The evolution of adeno-associated virus capsids for CNS gene therapyPublished: October 29, 2019
Clinical Trial Designs For Advanced Therapies
Steven J Gray
Adeno-associated virus (AAV) is emerging as a dominant gene therapy delivery vehicle, and the broad tool kit of naturally-occurring AAV capsid variants has allowed tailoring of approaches for specific applications. For example, Glybera® (AAV1) is targeted to muscle, Luxterna™ (AAV2) is targeted to the retina, and Zolgensma® (AAV9) is targeted to the central nervous system (CNS). In the context of CNS gene therapy, the discovery of AAV9 was largely responsible for a shift from direct intraparenchymal brain injections to approaches that more globally target the brain, such as intravenous injection and/or injection into the cerebrospinal fluid (CSF).
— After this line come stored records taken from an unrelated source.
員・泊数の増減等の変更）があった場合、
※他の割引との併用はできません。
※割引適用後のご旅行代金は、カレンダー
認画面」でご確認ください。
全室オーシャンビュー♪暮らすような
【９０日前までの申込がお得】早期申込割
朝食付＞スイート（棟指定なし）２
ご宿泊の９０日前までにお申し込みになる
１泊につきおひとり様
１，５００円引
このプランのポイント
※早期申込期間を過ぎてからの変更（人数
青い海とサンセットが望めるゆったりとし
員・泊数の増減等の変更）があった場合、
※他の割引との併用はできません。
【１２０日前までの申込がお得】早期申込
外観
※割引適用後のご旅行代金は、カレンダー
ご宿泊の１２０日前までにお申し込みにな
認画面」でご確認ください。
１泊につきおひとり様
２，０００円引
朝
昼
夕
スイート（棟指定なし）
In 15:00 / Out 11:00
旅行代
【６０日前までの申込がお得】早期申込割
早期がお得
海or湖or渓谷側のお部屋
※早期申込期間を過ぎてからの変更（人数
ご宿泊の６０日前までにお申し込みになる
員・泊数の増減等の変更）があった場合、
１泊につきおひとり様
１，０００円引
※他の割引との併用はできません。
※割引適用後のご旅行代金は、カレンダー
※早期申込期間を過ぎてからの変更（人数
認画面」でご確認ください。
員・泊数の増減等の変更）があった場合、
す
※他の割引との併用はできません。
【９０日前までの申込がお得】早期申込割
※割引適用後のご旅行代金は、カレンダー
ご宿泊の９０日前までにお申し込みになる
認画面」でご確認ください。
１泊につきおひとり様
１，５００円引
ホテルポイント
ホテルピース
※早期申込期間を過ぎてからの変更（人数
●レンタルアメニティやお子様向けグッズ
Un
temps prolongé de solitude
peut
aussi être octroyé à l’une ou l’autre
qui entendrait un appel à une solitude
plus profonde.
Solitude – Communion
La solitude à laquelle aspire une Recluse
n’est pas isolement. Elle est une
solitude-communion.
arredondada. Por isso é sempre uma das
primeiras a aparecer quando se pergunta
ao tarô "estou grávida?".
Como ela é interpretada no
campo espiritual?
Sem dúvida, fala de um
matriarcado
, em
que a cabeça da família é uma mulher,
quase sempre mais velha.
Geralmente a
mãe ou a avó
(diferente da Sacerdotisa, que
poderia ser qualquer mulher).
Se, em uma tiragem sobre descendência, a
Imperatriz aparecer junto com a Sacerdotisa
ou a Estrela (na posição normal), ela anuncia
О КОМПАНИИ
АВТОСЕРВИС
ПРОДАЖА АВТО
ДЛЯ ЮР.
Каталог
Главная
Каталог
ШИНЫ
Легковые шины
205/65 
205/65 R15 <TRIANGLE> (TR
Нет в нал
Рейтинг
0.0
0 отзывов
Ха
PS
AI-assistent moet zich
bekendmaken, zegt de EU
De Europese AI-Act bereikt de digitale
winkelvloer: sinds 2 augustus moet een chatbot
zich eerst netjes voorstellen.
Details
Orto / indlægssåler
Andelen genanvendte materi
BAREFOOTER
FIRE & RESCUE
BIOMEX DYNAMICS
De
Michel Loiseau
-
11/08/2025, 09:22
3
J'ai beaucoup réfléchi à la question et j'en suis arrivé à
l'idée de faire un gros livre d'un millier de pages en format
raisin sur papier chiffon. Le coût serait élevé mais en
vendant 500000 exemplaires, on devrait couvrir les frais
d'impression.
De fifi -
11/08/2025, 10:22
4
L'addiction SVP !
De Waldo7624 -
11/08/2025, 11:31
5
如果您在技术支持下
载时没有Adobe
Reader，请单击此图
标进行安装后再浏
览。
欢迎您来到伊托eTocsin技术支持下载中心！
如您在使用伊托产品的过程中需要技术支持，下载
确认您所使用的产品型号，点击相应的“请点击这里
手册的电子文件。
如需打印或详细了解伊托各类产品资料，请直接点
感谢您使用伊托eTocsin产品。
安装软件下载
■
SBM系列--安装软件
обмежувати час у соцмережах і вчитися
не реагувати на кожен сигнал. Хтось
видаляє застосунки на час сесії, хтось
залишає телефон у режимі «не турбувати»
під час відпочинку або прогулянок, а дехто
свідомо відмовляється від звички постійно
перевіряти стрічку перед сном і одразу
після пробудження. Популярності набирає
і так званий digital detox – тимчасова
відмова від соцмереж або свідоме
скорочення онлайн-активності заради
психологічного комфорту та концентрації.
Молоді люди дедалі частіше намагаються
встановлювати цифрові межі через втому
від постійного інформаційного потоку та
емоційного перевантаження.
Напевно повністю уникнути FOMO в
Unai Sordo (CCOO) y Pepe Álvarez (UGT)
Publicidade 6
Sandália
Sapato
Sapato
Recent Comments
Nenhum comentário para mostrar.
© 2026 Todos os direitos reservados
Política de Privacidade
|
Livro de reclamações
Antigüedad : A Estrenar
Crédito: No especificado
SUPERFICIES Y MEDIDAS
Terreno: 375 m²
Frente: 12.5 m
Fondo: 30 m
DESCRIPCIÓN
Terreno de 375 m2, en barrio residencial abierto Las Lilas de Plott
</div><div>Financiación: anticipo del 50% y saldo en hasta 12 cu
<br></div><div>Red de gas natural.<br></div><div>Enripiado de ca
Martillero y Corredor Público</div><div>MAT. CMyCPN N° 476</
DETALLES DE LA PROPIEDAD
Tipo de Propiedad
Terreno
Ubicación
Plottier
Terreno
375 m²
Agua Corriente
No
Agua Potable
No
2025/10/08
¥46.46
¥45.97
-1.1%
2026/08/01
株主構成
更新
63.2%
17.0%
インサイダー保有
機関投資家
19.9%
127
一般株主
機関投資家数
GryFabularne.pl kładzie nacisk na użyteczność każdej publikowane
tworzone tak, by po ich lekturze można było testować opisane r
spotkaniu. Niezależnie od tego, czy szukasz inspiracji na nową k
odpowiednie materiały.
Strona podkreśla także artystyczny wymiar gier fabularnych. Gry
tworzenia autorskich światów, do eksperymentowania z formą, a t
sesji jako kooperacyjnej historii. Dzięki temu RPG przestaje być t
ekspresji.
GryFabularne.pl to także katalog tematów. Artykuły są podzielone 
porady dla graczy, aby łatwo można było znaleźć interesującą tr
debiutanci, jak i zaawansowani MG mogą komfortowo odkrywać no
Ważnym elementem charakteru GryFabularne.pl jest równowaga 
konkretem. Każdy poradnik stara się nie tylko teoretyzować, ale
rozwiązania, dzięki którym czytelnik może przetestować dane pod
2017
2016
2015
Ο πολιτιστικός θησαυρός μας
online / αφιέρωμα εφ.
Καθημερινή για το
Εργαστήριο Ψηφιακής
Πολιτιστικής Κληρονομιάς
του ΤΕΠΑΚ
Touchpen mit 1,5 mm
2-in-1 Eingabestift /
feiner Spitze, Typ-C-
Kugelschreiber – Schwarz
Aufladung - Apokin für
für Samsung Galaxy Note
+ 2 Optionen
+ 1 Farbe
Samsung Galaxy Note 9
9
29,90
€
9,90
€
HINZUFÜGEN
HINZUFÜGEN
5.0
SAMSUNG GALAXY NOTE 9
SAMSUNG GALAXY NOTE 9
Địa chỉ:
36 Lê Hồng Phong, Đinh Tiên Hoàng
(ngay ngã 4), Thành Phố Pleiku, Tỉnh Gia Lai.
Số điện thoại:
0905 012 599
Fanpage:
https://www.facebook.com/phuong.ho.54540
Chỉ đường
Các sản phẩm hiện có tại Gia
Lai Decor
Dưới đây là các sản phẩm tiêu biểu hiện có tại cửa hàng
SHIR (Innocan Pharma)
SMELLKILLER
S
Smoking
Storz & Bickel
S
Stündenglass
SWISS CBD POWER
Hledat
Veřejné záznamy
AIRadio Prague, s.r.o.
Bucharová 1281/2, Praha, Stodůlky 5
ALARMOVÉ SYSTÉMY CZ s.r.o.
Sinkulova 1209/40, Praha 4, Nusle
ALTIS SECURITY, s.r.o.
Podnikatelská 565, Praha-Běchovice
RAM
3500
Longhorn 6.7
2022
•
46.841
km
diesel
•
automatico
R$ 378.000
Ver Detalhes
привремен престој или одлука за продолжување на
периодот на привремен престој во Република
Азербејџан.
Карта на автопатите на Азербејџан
In fact, one could divide CNS gene therapy into ‘pre-AAV9’ and ‘post-AAV9’ eras, due to the dramatic leap that this vector technology enabled. One can envision a similar future leap coming, as lab-derived improvements to capsids are being made that could further increase the efficiency and specificity of CNS-directed gene therapy. Recent advancements in AAV vectors are discussed.DOI: 10.18609/cgti.2019.141
Submitted for review: September 4, 2019
Citation: Cell & Gene Therapy Insights 2019; 5(11), 1361-1368.